• [What is being asked]: Give the listing again word for word, excluding the pictures it contains.

|---|

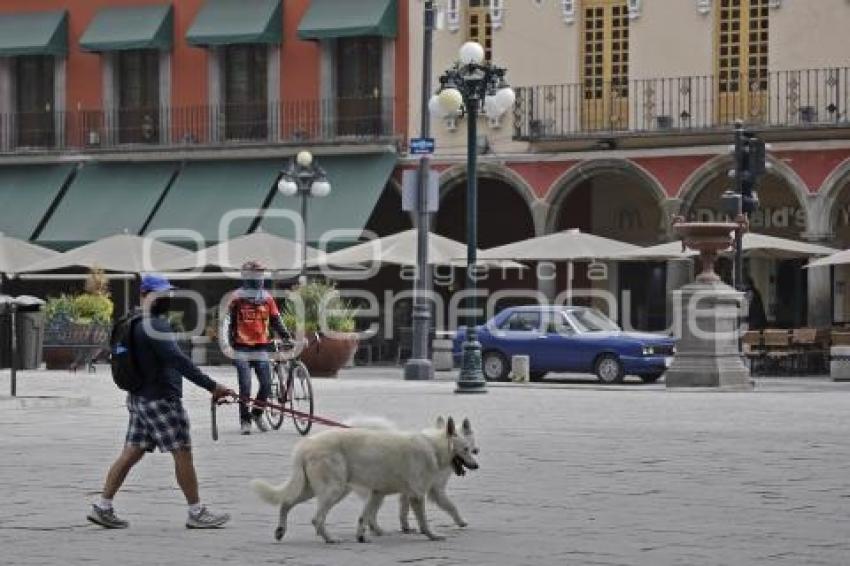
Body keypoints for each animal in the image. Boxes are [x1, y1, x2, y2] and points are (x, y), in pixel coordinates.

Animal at [250, 418, 476, 544]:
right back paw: (330, 539)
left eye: (473, 450)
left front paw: (361, 537)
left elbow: (364, 517)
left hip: (314, 489)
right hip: (334, 490)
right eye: (466, 449)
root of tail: (306, 445)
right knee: (316, 518)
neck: (433, 446)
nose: (476, 466)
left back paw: (281, 531)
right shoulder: (417, 496)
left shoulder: (377, 493)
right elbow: (424, 522)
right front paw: (433, 536)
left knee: (286, 503)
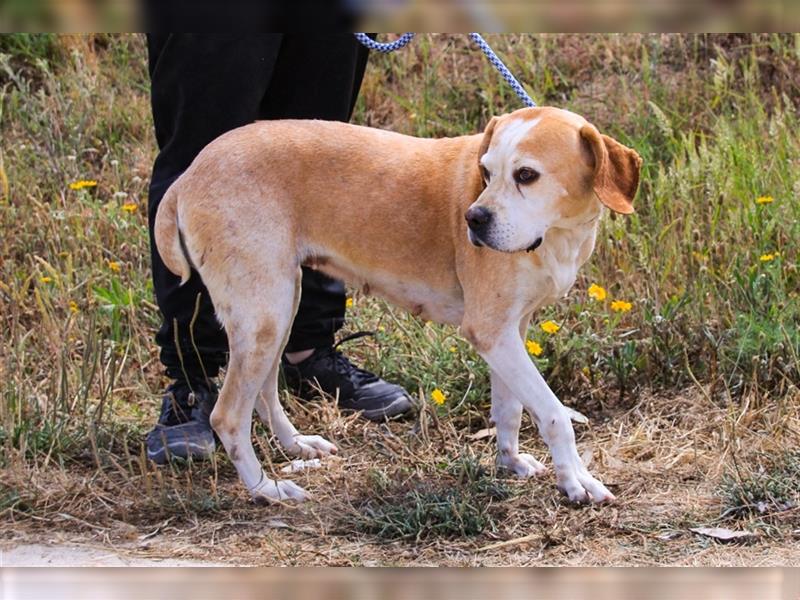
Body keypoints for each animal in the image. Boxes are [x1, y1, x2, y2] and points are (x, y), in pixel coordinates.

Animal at [155, 106, 644, 506]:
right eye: (486, 173)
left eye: (526, 175)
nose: (473, 219)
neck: (557, 234)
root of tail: (189, 173)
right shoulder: (491, 332)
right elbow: (555, 414)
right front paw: (577, 481)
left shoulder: (511, 331)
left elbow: (511, 408)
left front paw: (511, 463)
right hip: (265, 314)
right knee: (227, 415)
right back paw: (266, 490)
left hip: (278, 307)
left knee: (264, 391)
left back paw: (297, 446)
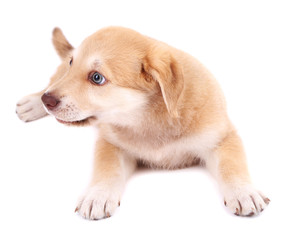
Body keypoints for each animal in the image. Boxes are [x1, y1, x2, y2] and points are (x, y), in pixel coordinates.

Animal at [16, 26, 270, 219]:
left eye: (97, 78)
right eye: (72, 64)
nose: (48, 101)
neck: (148, 117)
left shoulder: (222, 137)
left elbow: (231, 165)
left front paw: (244, 192)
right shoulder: (111, 144)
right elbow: (106, 169)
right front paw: (98, 195)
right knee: (51, 80)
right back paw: (32, 103)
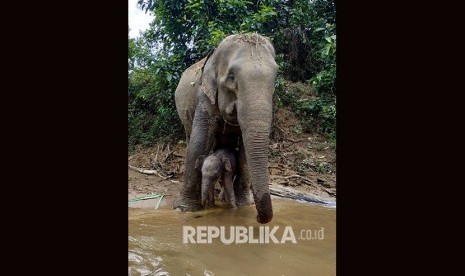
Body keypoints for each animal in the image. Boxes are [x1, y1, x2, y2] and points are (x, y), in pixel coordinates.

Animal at [173, 34, 276, 224]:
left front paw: (244, 205)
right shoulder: (204, 96)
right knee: (191, 137)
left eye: (274, 80)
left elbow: (244, 153)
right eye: (231, 77)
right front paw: (184, 209)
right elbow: (199, 142)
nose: (258, 218)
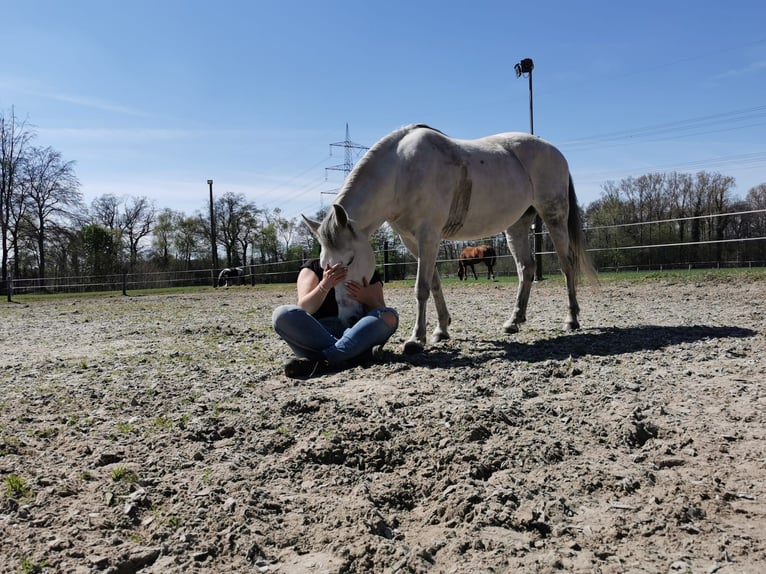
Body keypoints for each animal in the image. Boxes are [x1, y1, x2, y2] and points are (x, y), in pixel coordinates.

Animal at [304, 124, 596, 354]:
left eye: (350, 260)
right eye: (324, 266)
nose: (349, 318)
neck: (402, 171)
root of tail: (554, 151)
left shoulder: (429, 236)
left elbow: (421, 288)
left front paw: (415, 339)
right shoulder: (413, 241)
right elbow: (434, 283)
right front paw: (441, 330)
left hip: (554, 217)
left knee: (566, 265)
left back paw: (571, 319)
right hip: (517, 226)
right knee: (526, 268)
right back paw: (513, 321)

|---|

• [Response to the exercise]:
Body keypoints for each animal in the image. Boxes are [x1, y1, x2, y2] and points are (x, y), in pixel coordinates.

Animal at [250, 418, 476, 544]:
right back paw: (330, 539)
left eye: (473, 450)
left front paw: (361, 537)
left elbow: (364, 517)
left hip: (314, 489)
right hip: (334, 490)
right eye: (466, 449)
root of tail: (306, 445)
right knee: (316, 518)
neck: (433, 446)
nose: (476, 466)
left back paw: (281, 531)
right shoulder: (417, 496)
left shoulder: (377, 493)
right elbow: (424, 522)
right front paw: (433, 536)
left knee: (286, 503)
Body keypoints for each animal in the image. Boxes are [x1, y1, x2, y2] and points are (x, y), in pixel coordinates.

Animal at [155, 106, 644, 506]:
right eye: (486, 173)
left eye: (526, 175)
nose: (473, 219)
neck: (557, 234)
root of tail: (189, 173)
right shoulder: (491, 332)
right elbow: (555, 414)
right front paw: (577, 481)
left shoulder: (511, 331)
left elbow: (511, 408)
left front paw: (511, 463)
right hip: (265, 314)
right knee: (227, 415)
right back paw: (266, 490)
left hip: (278, 307)
left knee: (264, 391)
left back paw: (297, 446)
Body keypoints for each animal in the image. Boxes are [x1, y1, x2, y2] and points are (x, y), in pixel coordinates.

Animal at [16, 26, 270, 219]:
left eye: (97, 78)
right eye: (72, 64)
nose: (48, 101)
neck: (148, 117)
left shoulder: (222, 137)
left elbow: (231, 165)
left front paw: (244, 192)
right shoulder: (111, 144)
right elbow: (106, 169)
right front paw: (98, 195)
right knee: (51, 80)
right back paw: (32, 103)
Body keypoints for each animal in the image. Boxes are [x1, y1, x2, y2] and points are (x, y), in pixel coordinates.

Animal at [173, 34, 276, 224]:
left front paw: (244, 205)
right shoulder: (204, 96)
right knee: (191, 137)
left eye: (274, 80)
left elbow: (244, 153)
right eye: (231, 77)
right front paw: (184, 209)
right elbow: (199, 142)
nose: (258, 218)
Body keypoints for each animal in the image. Boxes are [x1, y1, x2, y2] and points are (x, y), in pixel coordinates.

Animal at [304, 124, 596, 354]:
left eye: (350, 260)
right eye: (324, 266)
nose: (349, 318)
neck: (402, 171)
root of tail: (554, 151)
left shoulder: (429, 236)
left elbow: (421, 288)
left front paw: (415, 339)
right shoulder: (413, 241)
right elbow: (434, 283)
right front paw: (441, 330)
left hip: (554, 217)
left knee: (566, 265)
left back paw: (571, 319)
right hip: (517, 226)
right knee: (526, 268)
right back paw: (513, 321)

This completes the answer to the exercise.